Almanac Beer Co. has a variety of sour beers made with California-grown fruit. Photo: © 2023 Lori Eanes

The refreshing acidity of sour beers makes them enjoyable on their own or with your favorite foods. Those aged in oak barrels can be fun and funky, and are especially adept at complementing what’s on your table.

• Begin with a stemmed tulip glass, which enhances the aromatic experience.

• Serve sour beers at 45 to 50 degrees Fahrenheit.

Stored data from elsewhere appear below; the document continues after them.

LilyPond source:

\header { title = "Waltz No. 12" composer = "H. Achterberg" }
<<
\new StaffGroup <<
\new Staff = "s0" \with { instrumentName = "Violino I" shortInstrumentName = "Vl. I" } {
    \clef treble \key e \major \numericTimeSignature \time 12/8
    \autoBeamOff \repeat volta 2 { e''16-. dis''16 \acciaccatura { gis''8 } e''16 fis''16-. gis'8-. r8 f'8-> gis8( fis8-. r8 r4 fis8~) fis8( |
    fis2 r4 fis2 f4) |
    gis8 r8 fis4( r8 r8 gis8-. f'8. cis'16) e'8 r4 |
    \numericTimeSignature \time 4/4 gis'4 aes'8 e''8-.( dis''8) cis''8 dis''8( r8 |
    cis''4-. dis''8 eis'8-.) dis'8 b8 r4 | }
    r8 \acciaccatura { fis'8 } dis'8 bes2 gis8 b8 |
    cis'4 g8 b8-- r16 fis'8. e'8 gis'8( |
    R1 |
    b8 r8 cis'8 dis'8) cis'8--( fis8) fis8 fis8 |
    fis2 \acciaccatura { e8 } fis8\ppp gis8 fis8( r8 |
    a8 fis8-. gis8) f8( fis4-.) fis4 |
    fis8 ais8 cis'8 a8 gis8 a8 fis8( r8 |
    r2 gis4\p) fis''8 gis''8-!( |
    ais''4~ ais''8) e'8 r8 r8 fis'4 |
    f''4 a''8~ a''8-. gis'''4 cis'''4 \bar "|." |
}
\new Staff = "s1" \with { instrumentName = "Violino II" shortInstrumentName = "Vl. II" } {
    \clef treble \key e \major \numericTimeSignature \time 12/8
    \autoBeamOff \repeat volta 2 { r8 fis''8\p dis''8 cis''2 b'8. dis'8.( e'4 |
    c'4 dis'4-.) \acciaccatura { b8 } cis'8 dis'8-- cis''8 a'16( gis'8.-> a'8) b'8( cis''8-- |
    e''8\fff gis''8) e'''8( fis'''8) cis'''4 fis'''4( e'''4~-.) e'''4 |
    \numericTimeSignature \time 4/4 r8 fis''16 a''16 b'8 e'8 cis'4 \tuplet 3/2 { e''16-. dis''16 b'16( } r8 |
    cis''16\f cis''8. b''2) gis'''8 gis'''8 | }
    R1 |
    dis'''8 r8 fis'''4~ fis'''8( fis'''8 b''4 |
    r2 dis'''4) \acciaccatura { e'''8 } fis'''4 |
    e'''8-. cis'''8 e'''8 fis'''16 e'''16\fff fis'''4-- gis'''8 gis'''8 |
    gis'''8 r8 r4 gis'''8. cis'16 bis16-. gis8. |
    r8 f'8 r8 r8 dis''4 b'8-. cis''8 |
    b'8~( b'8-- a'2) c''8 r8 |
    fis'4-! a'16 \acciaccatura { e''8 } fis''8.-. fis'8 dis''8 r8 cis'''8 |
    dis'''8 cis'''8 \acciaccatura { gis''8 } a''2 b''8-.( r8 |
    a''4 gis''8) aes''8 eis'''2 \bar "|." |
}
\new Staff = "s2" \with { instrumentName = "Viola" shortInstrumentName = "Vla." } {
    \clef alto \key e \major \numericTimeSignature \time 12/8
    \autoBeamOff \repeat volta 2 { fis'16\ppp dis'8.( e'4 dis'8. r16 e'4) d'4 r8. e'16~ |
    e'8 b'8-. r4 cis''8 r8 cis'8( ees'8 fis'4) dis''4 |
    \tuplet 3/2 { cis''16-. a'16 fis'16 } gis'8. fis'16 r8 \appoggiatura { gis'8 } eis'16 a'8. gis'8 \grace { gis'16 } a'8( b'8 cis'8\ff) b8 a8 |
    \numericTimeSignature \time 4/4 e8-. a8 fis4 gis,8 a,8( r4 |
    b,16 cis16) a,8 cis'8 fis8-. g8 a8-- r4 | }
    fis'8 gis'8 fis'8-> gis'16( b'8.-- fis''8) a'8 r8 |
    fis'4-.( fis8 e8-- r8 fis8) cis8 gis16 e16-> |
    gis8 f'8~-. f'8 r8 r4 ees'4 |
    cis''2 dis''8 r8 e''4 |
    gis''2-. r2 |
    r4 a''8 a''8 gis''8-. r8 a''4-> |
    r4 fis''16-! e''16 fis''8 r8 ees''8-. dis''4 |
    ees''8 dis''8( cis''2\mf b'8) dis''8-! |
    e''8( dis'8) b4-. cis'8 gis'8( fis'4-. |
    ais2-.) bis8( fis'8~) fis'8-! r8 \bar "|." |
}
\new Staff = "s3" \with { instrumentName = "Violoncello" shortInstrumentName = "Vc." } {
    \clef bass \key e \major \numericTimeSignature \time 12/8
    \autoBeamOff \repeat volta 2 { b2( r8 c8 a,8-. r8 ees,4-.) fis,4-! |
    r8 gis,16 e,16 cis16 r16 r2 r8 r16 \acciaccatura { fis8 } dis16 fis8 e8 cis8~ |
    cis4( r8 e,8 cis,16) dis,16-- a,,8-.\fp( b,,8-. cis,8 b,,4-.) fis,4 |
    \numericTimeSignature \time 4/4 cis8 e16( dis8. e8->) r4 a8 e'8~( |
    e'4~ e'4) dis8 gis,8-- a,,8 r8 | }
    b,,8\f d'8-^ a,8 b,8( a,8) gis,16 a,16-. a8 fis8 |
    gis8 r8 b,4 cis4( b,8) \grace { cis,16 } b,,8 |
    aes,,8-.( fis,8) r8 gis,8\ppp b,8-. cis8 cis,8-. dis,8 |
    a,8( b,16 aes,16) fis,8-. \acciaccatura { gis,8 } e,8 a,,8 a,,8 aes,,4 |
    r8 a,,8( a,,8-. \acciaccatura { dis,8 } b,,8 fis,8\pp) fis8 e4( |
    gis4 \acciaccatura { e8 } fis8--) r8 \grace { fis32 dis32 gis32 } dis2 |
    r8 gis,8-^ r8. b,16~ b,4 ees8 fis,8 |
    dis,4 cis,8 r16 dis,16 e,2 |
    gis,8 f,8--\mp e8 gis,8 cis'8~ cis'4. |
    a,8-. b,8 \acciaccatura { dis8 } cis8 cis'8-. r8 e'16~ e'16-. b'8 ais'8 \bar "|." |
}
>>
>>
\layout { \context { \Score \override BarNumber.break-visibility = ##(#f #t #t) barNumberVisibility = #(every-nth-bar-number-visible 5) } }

The slight chill helps to relax the beer’s acidic notes.

• The “zing” of sour beers can be a shock to the palate. You might need a couple sips to acclimate to the flavors, which evolve as the beer opens up in the glass.

• Sour beers can refresh the palate when served with fatty cuts of beef such as a ribeye steak or salty, cured meats.

• Their bright acidity complements seafood and briny shellfish, especially those prepared with lemon and butter.

• Bring on the spice. Sour beers can stand up to curries, Mexican food and chili.

• Serve fruity sour beers with strong cheeses such as goat, sharp cheddar and Gorgonzola. Or try burrata cheese, drizzled with olive oil and sprinkled with salt.

• Consider pairing a variety of sour beers made with stone fruit or berries with creamy desserts such as cheesecake.

• Sour beer can be used for cooking, adding complexity to acidic salad dressings and extra texture to the batter for fried fish or chicken.